In “Reflections on the Dream of Lugalbanda (A Typological and Interpretive Analysis of LH 332–365),” H. L. J. Vanstiphout examines the divinatory intersection of oneiromancy and literature in the Lugalbanda text. In his words, “The oneirocritic is also an oneiromantic. The important thing is that the technique is essentially the same as in other types of divination” (p. 397).

Yet, the Lugalbanda text cannot be divorced from its literary aspects: “In the present case the dream passage is central to the development of the hero from a weakling, abandoned by his companions, to the heroic savior of the same” (p. 401). Thus, in its political and religious context the dream episode serves a legitimizing function.

The hero gradually becomes a totally unique personality. And this long rite de passage starts with the act of recognition which is the core of the dream episode. So this dream is no message dream; it is no symbolic dream; it is instead a first test of Lugalbanda’s suitability for holiness, and at the same time his calling to the same (p. 402).

Vanstiphout avers that the ambiguity of the dream’s images is a necessary means by which the hero, through realization of its meaning, becomes sanctified. At the same time, Vanstiphout suggests:

For the dream episode can be seen also as an exercise in rationality. First it does away with the notion that dreams are anything but arbitrary. Since they belong to the guarded secrets of the gods, they cannot be determining as such.

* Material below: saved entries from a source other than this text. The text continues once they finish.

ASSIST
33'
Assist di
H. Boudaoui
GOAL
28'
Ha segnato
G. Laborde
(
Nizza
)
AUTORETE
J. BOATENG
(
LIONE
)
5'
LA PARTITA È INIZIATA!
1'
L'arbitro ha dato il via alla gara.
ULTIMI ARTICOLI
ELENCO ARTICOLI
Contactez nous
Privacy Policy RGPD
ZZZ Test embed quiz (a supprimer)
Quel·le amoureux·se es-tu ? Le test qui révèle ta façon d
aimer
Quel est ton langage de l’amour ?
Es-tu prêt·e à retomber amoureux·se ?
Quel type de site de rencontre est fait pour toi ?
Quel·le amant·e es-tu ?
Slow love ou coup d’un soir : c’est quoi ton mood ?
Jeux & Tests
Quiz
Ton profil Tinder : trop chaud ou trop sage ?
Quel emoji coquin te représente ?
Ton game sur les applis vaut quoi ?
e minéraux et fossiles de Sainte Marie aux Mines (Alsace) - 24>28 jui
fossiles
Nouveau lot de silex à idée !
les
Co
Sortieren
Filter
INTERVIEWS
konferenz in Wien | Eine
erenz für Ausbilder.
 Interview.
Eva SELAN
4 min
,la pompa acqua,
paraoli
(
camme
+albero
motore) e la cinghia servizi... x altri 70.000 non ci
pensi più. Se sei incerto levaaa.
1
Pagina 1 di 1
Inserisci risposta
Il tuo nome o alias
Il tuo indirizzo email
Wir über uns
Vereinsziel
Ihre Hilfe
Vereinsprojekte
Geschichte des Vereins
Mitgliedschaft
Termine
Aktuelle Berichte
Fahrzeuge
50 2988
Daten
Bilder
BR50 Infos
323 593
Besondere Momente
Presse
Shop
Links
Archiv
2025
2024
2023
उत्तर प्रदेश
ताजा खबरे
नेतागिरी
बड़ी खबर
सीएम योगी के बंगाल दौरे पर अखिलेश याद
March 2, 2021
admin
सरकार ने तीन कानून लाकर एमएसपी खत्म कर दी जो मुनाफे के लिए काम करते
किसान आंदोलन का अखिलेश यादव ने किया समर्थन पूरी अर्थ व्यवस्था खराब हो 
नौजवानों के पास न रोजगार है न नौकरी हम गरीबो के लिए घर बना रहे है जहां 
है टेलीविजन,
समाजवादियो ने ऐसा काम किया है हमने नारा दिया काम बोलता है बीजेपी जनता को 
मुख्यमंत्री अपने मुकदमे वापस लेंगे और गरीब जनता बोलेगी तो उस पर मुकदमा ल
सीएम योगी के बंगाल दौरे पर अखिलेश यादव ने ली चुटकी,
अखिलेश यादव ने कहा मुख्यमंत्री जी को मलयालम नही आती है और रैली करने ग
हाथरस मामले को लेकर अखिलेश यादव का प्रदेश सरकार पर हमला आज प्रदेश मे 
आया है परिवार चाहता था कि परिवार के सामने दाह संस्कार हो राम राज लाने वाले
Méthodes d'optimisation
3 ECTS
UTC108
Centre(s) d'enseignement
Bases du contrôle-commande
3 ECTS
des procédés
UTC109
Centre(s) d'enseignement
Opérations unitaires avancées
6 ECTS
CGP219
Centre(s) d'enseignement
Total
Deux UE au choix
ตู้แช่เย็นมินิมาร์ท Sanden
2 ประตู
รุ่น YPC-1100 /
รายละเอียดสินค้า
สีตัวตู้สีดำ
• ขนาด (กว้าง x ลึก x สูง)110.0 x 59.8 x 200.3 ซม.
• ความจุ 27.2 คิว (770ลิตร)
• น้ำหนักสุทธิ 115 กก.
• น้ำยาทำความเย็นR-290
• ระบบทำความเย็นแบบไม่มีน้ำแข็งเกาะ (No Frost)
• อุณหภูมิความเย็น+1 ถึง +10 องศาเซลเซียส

It follows that the only meaning a dream can have is its realisation (p. 403).

Vanstiphout’s perceptive combination of cultural, literary, and divinatory aspects in the Lugalbanda text provide a wonderful model for the study of other dream texts in the ancient Near East.

Pierre Villard’s “Allusions littéraires et jeux de lettrés dans les rapports des devins d’époque néo-assyrienne,” demonstrates how the scholars’ letters in the Assyrian court incorporate allusions to literary works, oracular manuals, royal inscriptions, and proverbial texts into new contexts in order to maximize a particular message and entrench a system of scribal authority.

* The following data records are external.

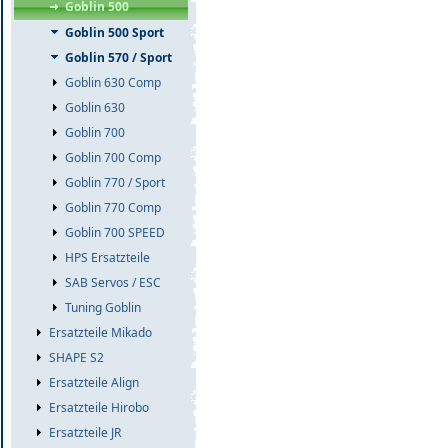
Goblin 500
Goblin 500 Sport
Goblin 570 / Sport
Goblin 630 Comp
Goblin 630
Goblin 700
Goblin 700 Comp
Goblin 770 / Sport
Goblin 770 Comp
Goblin 700 SPEED
HPS Ersatzteile
SAB Servos / ESC
Tuning Goblin
Ersatzteile Mikado
SHAPE S2
Ersatzteile Align
Ersatzteile Hirobo
Ersatzteile JR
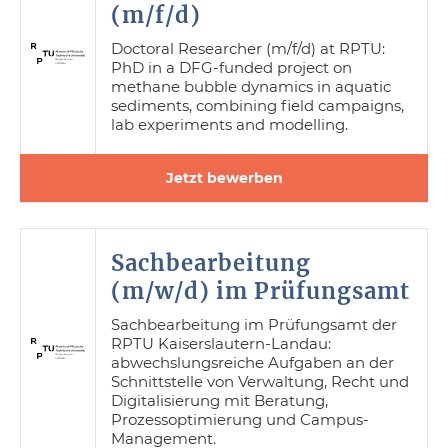
(m/f/d)
Doctoral Researcher (m/f/d) at RPTU:
PhD in a DFG-funded project on
methane bubble dynamics in aquatic
sediments, combining field campaigns,
lab experiments and modelling.
Jetzt bewerben
Sachbearbeitung
(m/w/d) im Prüfungsamt
Sachbearbeitung im Prüfungsamt der
RPTU Kaiserslautern-Landau:
abwechslungsreiche Aufgaben an der
Schnittstelle von Verwaltung, Recht und
Digitalisierung mit Beratung,
Prozessoptimierung und Campus-
Management.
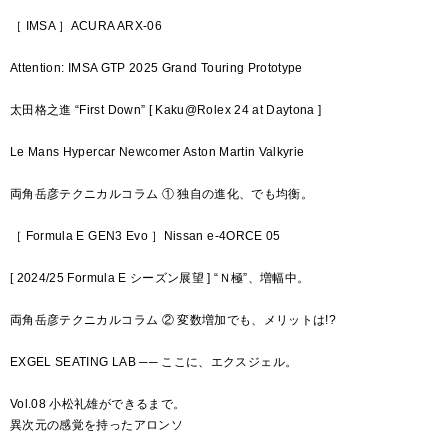
［ IMSA ］ACURA ARX-06
Attention: IMSA GTP 2025 Grand Touring Prototype
太田格之進 “First Down” [ Kaku@Rolex 24 at Daytona ]
Le Mans Hypercar Newcomer Aston Martin Valkyrie
両角岳彦テクニカルコラム ① 独自の進化、でも均衡。
［ Formula E GEN3 Evo ］Nissan e-4ORCE 05
[ 2024/25 Formula E シーズン展望 ] “Ｎ極”、増幅中。
両角岳彦テクニカルコラム ② 変数増加でも、メリットは!?
EXGEL SEATING LAB ── ここに、エクスジェル。
Vol.08 小松礼雄ができるまで。
異次元の感覚を持ったアロンソ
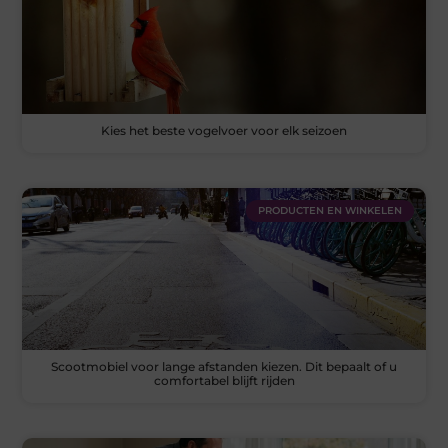
Kies het beste vogelvoer voor elk seizoen
PRODUCTEN EN WINKELEN
Scootmobiel voor lange afstanden kiezen. Dit bepaalt of u
comfortabel blijft rijden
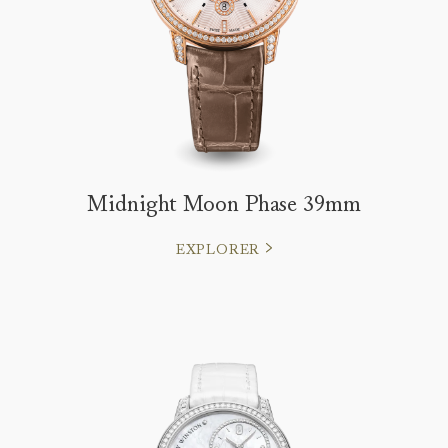
Midnight Moon Phase 39mm
EXPLORER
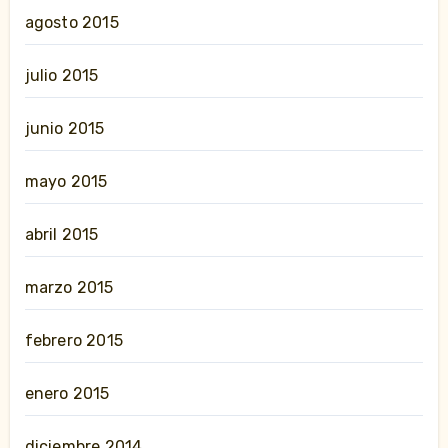
agosto 2015
julio 2015
junio 2015
mayo 2015
abril 2015
marzo 2015
febrero 2015
enero 2015
diciembre 2014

To cite one example, Villard shows how ancient authors exploit an atypical, yet suggestive orthography of i-dShESh.KI-na (= inanna) with connections to inscriptional, omenistic, and literary texts. Specifically, the same orthography appears in SAA IV 282 for the word “At the present … ” It also paronomastically plays on the words anna “yes,” which when read with the previous sign KI suggests the adjective kina “true, affirmed.” As Villard notes: “De cette manière était évoquée de façon cryptique la formule inaugurale des questions oraculaires, Shamash belu rabû sha ashalluka anna kina apalanni, ‘shamash, grand seigneur, réponds-moi un ‘oui’ sûr à ce je te demande’ ” (pp. 435–436).

These are just a few of the fine essays in this book, too numerous to detail here. Suffice it to say that the tome is a veritable goldmine of information for the specialist and interested comparativist. My only critique of the volume, and this is directed more to the publisher, concerns its extremely poor binding. Upon first handling, nearly a quarter of the pages became detached. Such a fine collection of articles deserves a higher quality package that will contribute to its shelf life.

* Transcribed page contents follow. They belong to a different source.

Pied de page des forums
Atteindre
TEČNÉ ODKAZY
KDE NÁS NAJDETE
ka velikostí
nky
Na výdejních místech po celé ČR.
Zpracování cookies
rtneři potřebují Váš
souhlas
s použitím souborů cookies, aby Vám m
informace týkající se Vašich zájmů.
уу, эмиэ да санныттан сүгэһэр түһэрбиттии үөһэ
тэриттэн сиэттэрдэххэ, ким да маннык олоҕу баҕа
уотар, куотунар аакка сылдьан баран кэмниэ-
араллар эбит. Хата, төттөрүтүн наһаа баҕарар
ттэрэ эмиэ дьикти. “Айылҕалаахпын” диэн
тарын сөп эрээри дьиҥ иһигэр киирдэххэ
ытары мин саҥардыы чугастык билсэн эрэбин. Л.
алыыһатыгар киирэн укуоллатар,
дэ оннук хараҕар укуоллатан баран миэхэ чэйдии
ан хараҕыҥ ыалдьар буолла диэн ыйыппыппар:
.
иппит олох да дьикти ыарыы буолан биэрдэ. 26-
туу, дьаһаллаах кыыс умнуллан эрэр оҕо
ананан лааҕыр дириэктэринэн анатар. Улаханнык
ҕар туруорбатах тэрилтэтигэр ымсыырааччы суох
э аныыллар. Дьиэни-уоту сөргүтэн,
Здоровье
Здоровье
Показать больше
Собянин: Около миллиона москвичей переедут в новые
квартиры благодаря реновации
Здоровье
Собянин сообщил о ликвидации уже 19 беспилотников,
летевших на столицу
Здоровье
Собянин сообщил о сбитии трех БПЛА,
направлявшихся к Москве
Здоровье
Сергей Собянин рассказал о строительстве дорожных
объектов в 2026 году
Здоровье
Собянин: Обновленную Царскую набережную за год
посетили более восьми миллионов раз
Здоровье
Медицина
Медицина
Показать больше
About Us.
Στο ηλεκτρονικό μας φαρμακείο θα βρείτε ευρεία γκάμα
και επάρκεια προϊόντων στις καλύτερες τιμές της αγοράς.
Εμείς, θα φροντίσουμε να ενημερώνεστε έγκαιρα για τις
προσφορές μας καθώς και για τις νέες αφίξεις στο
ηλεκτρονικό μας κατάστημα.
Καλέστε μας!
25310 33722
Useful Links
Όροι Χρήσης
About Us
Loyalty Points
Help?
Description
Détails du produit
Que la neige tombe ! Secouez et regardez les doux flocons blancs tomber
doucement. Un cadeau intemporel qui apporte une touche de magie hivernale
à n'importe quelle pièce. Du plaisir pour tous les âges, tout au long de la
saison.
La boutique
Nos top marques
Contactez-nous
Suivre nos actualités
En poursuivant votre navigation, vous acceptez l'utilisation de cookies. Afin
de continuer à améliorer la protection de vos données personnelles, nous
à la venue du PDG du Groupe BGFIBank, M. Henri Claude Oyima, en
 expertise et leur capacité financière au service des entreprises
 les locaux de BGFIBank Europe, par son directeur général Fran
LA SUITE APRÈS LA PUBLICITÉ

Nevertheless, I congratulate Dr. Jiri Prosecky for undertaking the difficult task of selecting and editing such a large and diverse collection of works and making them accessible in such a timely manner. Once again the Rencontre assyriologique internationale has brought together an important body of scholarly work on a fascinating theme.


[1] Some attempt has been made at this already. See, Scott B. Noegel, “Atbash in Jeremiah and Its Literary Significance: Part 1–3,” JBQ 24/2 (1996), 82–89; JBQ 24/3 (1996), 160–166; JBQ 24/4 (1996), 247–250.

[2] See also Scott B. Noegel, Janus Parallelism in the Book of Job (JSOTS, 223; Sheffield Academic Press, 1996).

[3] Michael B. Dick, “Prophetic Parodies of Making the Cult Image,” in Michael B. Dick, ed., Born in Heaven Made on Earth: The Making of the Cult Image in the Ancient Near East (Winona Lake, IN.: Eisenbrauns, 1999), pp. 1–53.

[4] See, e.g., Scott B. Noegel, “Wordplay in the Tale of the Poor Man of Nippur,” ASJ 18 (1996), 169–186, where potential cases of humorous punning are called into question by the fact that the text was discovered at Sultantepe in a priest’s archive.